Gwen wanted to fight that assertion too. Adults had left her with the distinct impression that life would make sense. If not now, then when she grew up. Now, her father was explaining that life wasn’t any more sensible than it was fair.
How could he be so calm now? He wanted to be strong for his daughter, but he just seemed cold to Gwen. “You have to understand.” He sighed. “We just wanted to protect you and Rosemary. That’s all any parent wants, to keep their children safe.”
“Safe from what? What is there to be afraid of? Wouldn’t a Just-Say-No campaign have worked?”
“It isn’t that easy, Gwen. When you’re a kid, some things have to be simplified for you. Your mother and I taught you not to get in cars with strangers because we couldn’t explain pedophiles to you when you were six. We told you to keep your windows closed because you didn’t need to know that Peter Pan was really out there.”
“You didn’t trust me not to run away?” Gwen looked at him through wet eyes, feeling smaller than ever and in all the wrong ways.
“You were in Rosemary’s shoes once, too, Gwen.”
“Well, maybe if you had talked to her and given her a reason to stay here, she wouldn’t have left!” Gwen instantly regretted moving the blame onto her father, who was certainly wrestling that guilt already. What made it worse was that he did not let it show how her words affected him.
“What could I have said that wouldn’t have inspired wanderlust in her? How could I brainwash her so well that her little heart would have the self-restraint to say ‘no’ to a world of fairies and flying? If she had to find out, she should have found out when she was old enough to understan
d that there are more important things in life than make-believe.” With that remark, her father leaned down and kissed Gwen’s head, making her feel even more treasured and even more guilty.
“So that’s it?” Gwen asked, trying to piece together the larger picture and draw some sort of comfort out of it. “This is just one more thing grown-ups are all in on, like Santa Claus?” Gwen thought about her teachers, mall employees, her parents, and the newscasters who wrote, “Dear Virginia” letters and reported live-time updates for where Santa was last seen on Christmas Eve. She’d been fooled before, and it seemed she had not learned anything from the experience. Santa was just a distraction to keep their attention diverted from where magic was really happening.

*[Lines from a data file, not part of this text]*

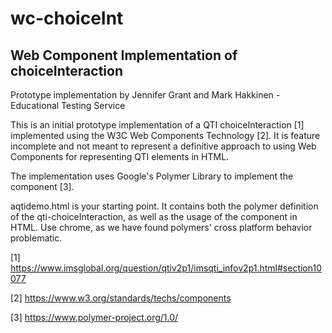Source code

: # wc-choiceInt
## Web Component Implementation of choiceInteraction

Prototype implementation by Jennifer Grant and Mark Hakkinen - Educational Testing Service

This is an initial prototype implementation of a QTI choiceInteraction [1] implemented using the W3C Web Components Technology [2].  It is feature incomplete and not meant to represent a definitive approach to using Web Components for representing QTI elements in HTML.

The implementation uses Google's Polymer Library to implement the component [3].

aqtidemo.html is your starting point.  It contains both the polymer definition of the qti-choiceInteraction, as well as the usage of the component in HTML.  Use chrome, as we have found polymers' cross platform behavior problematic.

[1] https://www.imsglobal.org/question/qtiv2p1/imsqti_infov2p1.html#section10077

[2] https://www.w3.org/standards/techs/components

[3] https://www.polymer-project.org/1.0/
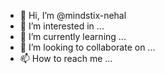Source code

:- 👋 Hi, I’m @mindstix-nehal
- 👀 I’m interested in ...
- 🌱 I’m currently learning ...
- 💞️ I’m looking to collaborate on ...
- 📫 How to reach me ...

<!---
mindstix-nehal/mindstix-nehal is a ✨ special ✨ repository because its `README.md` (this file) appears on your GitHub profile.
You can click the Preview link to take a look at your changes.
--->
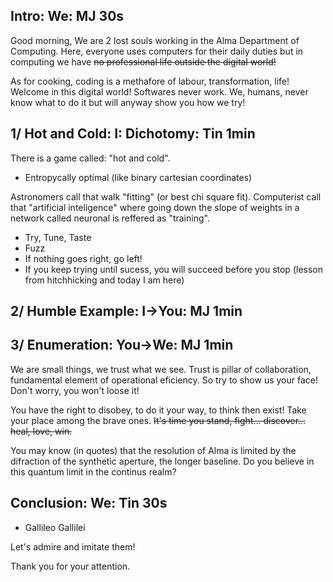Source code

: ## Intro: We: MJ 30s

Good morning,
We are 2 lost souls working in the Alma Department of Computing.
Here, everyone uses computers for their daily duties but in computing we have ~~no professional life outside the digital world!~~

As for cooking, coding is a methafore of labour, transformation, life!
Welcome in this digital world!
Softwares never work. We, humans, never know what to do it but will anyway show you how we try!


## 1/ Hot and Cold: I: Dichotomy: Tin 1min

There is a game called: "hot and cold".

* Entropycally optimal (like binary cartesian coordinates)

Astronomers call that walk "fitting" (or best chi square fit).
Computerist call that "artificial inteligence" where going down the slope of weights in a network called neuronal is reffered as "training".

* Try, Tune, Taste
* Fuzz
* If nothing goes right, go left!
* If you keep trying until sucess, you will succeed before you stop (lesson from hitchhicking and today I am here)

## 2/ Humble Example: I->You: MJ 1min



## 3/ Enumeration: You->We: MJ 1min

We are small things, we trust what we see.
Trust is pillar of collaboration, fundamental element of operational eficiency.
So try to show us your face! Don't worry, you won't loose it!

You have the right to disobey, to do it your way, to think then exist!
Take your place among the brave ones.
~~It's time you stand, fight... discover... heal, love, win.~~

You may know (in quotes) that the resolution of Alma is limited by the difraction of the synthetic aperture, the longer baseline.
Do you believe in this quantum limit in the continus realm?

## Conclusion: We: Tin 30s

* Gallileo Gallilei

Let's admire and imitate them!

Thank you for your attention.

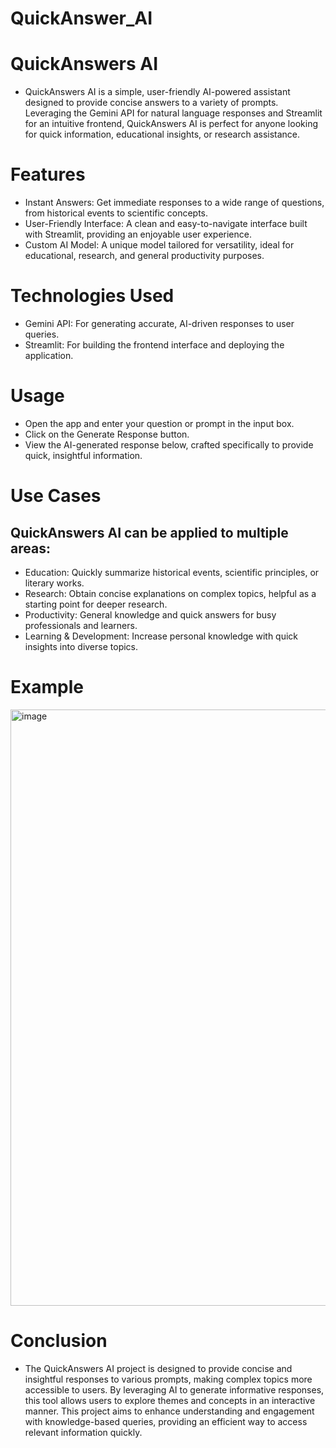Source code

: # QuickAnswer_AI
# QuickAnswers AI
- QuickAnswers AI is a simple, user-friendly AI-powered assistant designed to provide concise answers to a variety of prompts. Leveraging the Gemini API for natural language responses and Streamlit for an intuitive frontend, QuickAnswers AI is perfect for anyone looking for quick information, educational insights, or research assistance.

# Features
- Instant Answers: Get immediate responses to a wide range of questions, from historical events to scientific concepts.
- User-Friendly Interface: A clean and easy-to-navigate interface built with Streamlit, providing an enjoyable user experience.
- Custom AI Model: A unique model tailored for versatility, ideal for educational, research, and general productivity purposes.
# Technologies Used
- Gemini API: For generating accurate, AI-driven responses to user queries.
- Streamlit: For building the frontend interface and deploying the application.

# Usage
- Open the app and enter your question or prompt in the input box.
- Click on the Generate Response button.
- View the AI-generated response below, crafted specifically to provide quick, insightful information.
# Use Cases
## QuickAnswers AI can be applied to multiple areas:

- Education: Quickly summarize historical events, scientific principles, or literary works.
- Research: Obtain concise explanations on complex topics, helpful as a starting point for deeper research.
- Productivity: General knowledge and quick answers for busy professionals and learners.
- Learning & Development: Increase personal knowledge with quick insights into diverse topics.
# Example 
<img width="954" alt="image" src="https://github.com/user-attachments/assets/8ad5ec00-99bd-4d1b-86d4-8fdee6bc2e04">

# Conclusion
- The QuickAnswers AI project is designed to provide concise and insightful responses to various prompts, making complex topics more accessible to users. By leveraging AI to generate informative responses, this tool allows users to explore themes and concepts in an interactive manner. This project aims to enhance understanding and engagement with knowledge-based queries, providing an efficient way to access relevant information quickly.
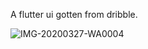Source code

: A flutter ui gotten from dribble.


![IMG-20200327-WA0004](https://user-images.githubusercontent.com/43111810/77923946-05248c00-729b-11ea-8661-529406dba26e.jpg)

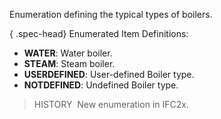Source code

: ﻿Enumeration defining the typical types of boilers.

{ .spec-head}
Enumerated Item Definitions:

* **WATER**: Water boiler.
* **STEAM**: Steam boiler.
* **USERDEFINED**: User-defined Boiler type.
* **NOTDEFINED**: Undefined Boiler type.

> HISTORY&nbsp; New enumeration in IFC2x.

“Not all parents. This isn’t a massive conspiracy.” Gwen gave him a frustrated look, and he amended his words. “Okay, it’s a pretty big conspiracy. But not everybody is in on it. Just the people who need to be. There are plenty of people in this world who go through their whole lives without ever realizing the impact or reality of magic.” Mr. Hoffman ran his hand through his daughter’s hair. She was trying now, and trying desperately, to understand where her father was coming from.
“How come you know? Who were those officers?” Gwen asked, sitting upright and scooting against the wall. She still clutched her lion, but with a little less desperation.
“My career went deep into a strange science that demands an understanding of magic,” he answered. “Those officers were from an Anomalous Occurrences Unit. They’re the ones who track lost children and try to bring them home.”
The ensuing silence choked a question out of Gwen. “Is Rosemary going to come back?”
He didn’t look into her eyes. “Maybe not for a very long time.” He rested his hand on her foot, and Gwen felt she should have given him more of herself. She should have hugged him, but she felt as though she risked falling apart with every little motion.
“I love you, Dad,” she said.
“I love you, too, sweetheart.” He smiled at her, and Gwen felt awful, as if the words said more about their fear than their love in this moment. “Your mother does, too, and we’re all going to get through this together. Whatever happens, we all love each other. And that’s more important than magic.”